David Begleiter – Deutsche Bank: Mark, just on the $15 million impact in AI, what was the impact versus Q1 and year-over-year? Was it up or down in terms of this turnaround within supply disruption costs?
Mark C. Rohr – Chairman and CEO: Well, it was the $450 million or so Q1 to Q2 on the surface. I can’t recall anything in Q2 last year.
Steven Sterin – SVP and CFO: Yeah, I think it’s about the same.
Mark C. Rohr – Chairman and CEO: About the same, yes. So the team says here it’s the same either way.
David Begleiter – Deutsche Bank: And just on TCX, what’s your expectation for TCX EBIT contribution or EPS contribution for the back half of the year?
Mark C. Rohr – Chairman and CEO: Yeah, really not very much David. We’re starting a plan of slow – the ethanol market, like all industrial markets in China, is really sloppy today, so we’re just taking our time to bring it up upside. We’re not – in our sort of projections for the year we’re not counting really for any contributions from ethanol as material.
David Begleiter – Deutsche Bank: For breakeven basically.
Mark C. Rohr – Chairman and CEO: Basically.
Duffy Fischer – Barclays Capital: Just a question on the issue of supply. Did that affect North America or Asia, and then was it more of just for gone sales or did you have to go out and purchase product to – then resell it at a loss to your customers?

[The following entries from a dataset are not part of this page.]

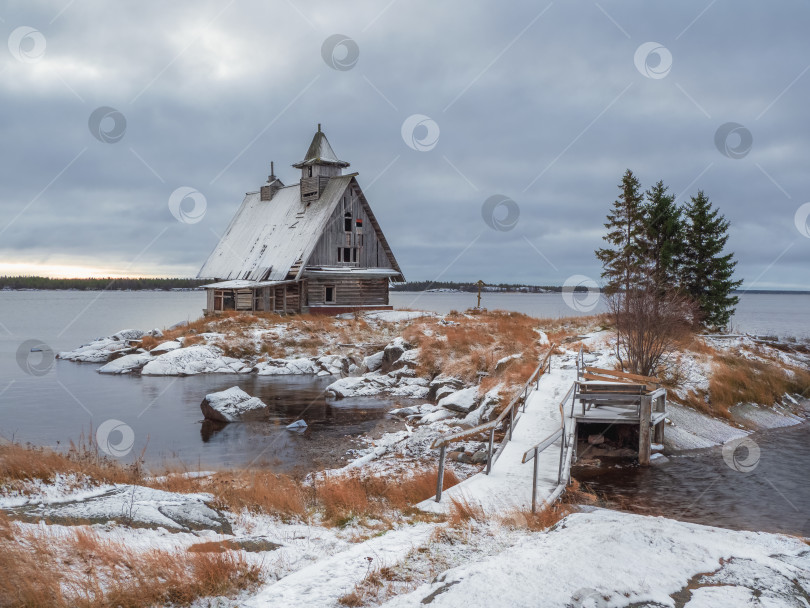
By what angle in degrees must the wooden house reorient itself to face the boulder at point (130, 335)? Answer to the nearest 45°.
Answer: approximately 135° to its right

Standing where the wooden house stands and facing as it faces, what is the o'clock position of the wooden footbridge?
The wooden footbridge is roughly at 1 o'clock from the wooden house.

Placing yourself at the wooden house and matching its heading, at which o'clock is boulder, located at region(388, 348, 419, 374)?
The boulder is roughly at 1 o'clock from the wooden house.

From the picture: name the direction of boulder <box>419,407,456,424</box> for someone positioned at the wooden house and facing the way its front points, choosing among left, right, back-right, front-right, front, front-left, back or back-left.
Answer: front-right

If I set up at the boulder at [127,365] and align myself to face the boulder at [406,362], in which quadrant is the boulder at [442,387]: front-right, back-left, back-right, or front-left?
front-right

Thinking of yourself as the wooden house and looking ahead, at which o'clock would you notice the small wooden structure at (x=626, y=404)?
The small wooden structure is roughly at 1 o'clock from the wooden house.

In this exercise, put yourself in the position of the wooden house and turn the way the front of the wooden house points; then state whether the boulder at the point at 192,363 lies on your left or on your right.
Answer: on your right

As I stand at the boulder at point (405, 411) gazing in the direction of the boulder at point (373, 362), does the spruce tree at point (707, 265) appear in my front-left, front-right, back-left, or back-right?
front-right

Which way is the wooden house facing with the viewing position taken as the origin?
facing the viewer and to the right of the viewer

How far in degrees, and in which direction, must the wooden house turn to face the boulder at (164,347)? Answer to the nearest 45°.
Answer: approximately 90° to its right

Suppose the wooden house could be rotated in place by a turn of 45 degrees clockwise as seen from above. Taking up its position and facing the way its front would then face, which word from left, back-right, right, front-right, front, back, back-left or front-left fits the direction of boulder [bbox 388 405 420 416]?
front

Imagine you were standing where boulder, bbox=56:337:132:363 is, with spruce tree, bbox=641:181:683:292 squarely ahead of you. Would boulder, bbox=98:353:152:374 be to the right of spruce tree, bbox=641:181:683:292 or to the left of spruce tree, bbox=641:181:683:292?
right

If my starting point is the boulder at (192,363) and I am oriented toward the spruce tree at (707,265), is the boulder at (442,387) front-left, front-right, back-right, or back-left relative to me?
front-right

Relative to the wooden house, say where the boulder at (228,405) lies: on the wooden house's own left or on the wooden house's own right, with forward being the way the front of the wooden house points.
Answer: on the wooden house's own right
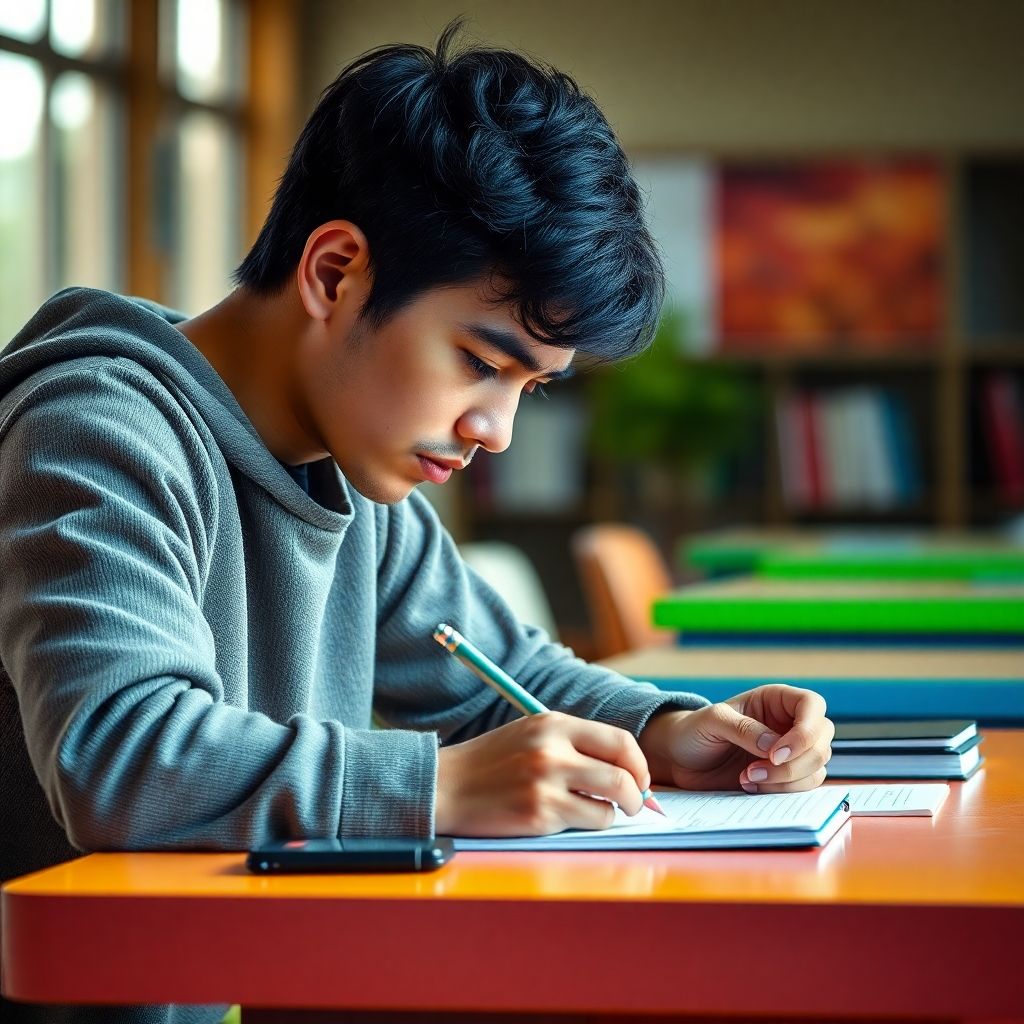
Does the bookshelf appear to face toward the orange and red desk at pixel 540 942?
yes

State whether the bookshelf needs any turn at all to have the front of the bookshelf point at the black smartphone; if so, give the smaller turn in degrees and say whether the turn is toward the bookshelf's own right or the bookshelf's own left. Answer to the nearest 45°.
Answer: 0° — it already faces it

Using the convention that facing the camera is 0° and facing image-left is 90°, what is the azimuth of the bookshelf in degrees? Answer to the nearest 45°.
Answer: approximately 0°
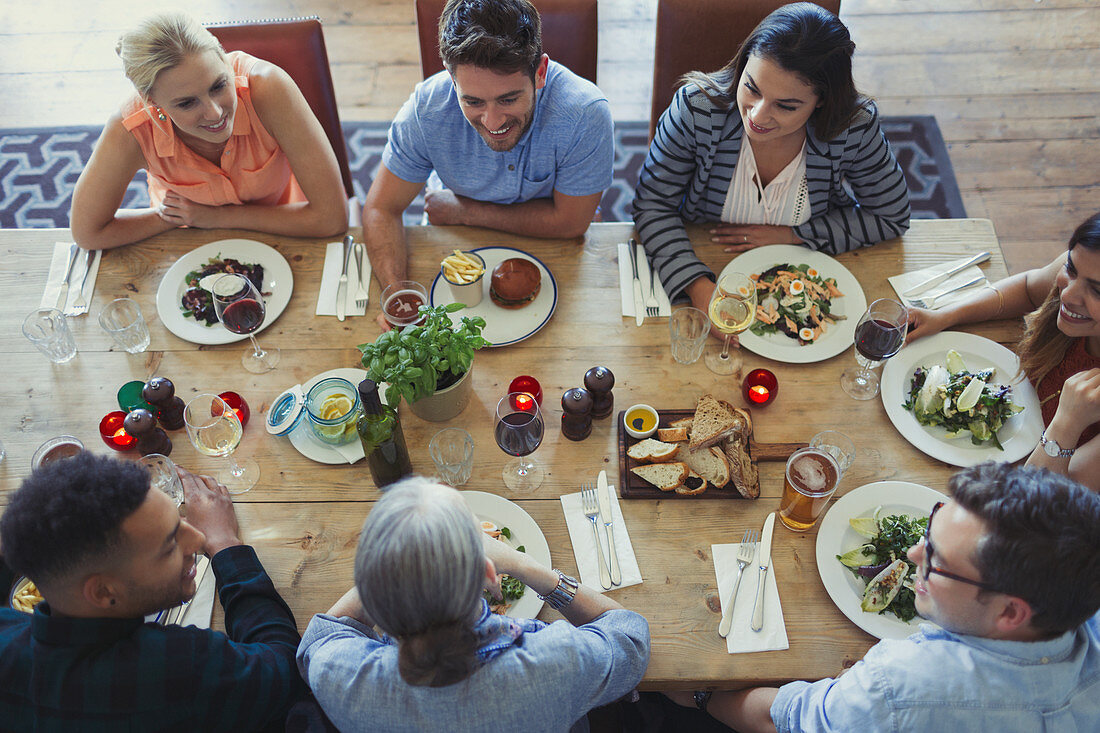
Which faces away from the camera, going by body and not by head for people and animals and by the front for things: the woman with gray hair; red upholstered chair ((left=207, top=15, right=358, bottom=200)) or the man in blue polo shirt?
the woman with gray hair

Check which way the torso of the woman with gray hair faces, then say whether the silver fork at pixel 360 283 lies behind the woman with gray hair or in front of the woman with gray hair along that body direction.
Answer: in front

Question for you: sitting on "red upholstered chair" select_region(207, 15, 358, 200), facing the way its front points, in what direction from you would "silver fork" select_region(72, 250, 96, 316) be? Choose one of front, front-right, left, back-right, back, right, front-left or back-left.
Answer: front-right

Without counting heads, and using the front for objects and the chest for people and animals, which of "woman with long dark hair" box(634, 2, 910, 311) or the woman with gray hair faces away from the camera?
the woman with gray hair

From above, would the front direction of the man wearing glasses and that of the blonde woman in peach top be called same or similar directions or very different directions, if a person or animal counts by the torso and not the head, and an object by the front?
very different directions

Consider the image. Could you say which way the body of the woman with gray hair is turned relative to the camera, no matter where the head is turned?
away from the camera

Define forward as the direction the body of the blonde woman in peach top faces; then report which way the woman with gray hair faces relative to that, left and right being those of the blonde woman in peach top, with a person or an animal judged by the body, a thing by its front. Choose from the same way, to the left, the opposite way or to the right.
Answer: the opposite way

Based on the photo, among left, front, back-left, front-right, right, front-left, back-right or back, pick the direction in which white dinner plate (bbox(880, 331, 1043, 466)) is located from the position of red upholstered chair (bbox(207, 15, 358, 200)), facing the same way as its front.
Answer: front-left

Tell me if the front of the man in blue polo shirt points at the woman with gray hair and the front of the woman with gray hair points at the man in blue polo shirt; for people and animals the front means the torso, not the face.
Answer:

Mark C. Rohr – Chairman and CEO: Yeah, both. I mean, we supply from other’s locations. We have a global system out there which can negatively impact you and then we actually buy and resell them.
Duffy Fischer – Barclays Capital: Then what was the operating rate for Singapore in the second quarter?
Mark C. Rohr – Chairman and CEO: Well, Duffy, I’m not going to get into that kind of clarity where you all running up facility. We have been running it all year and we try to run it in a way that maximizes profitability for overall business.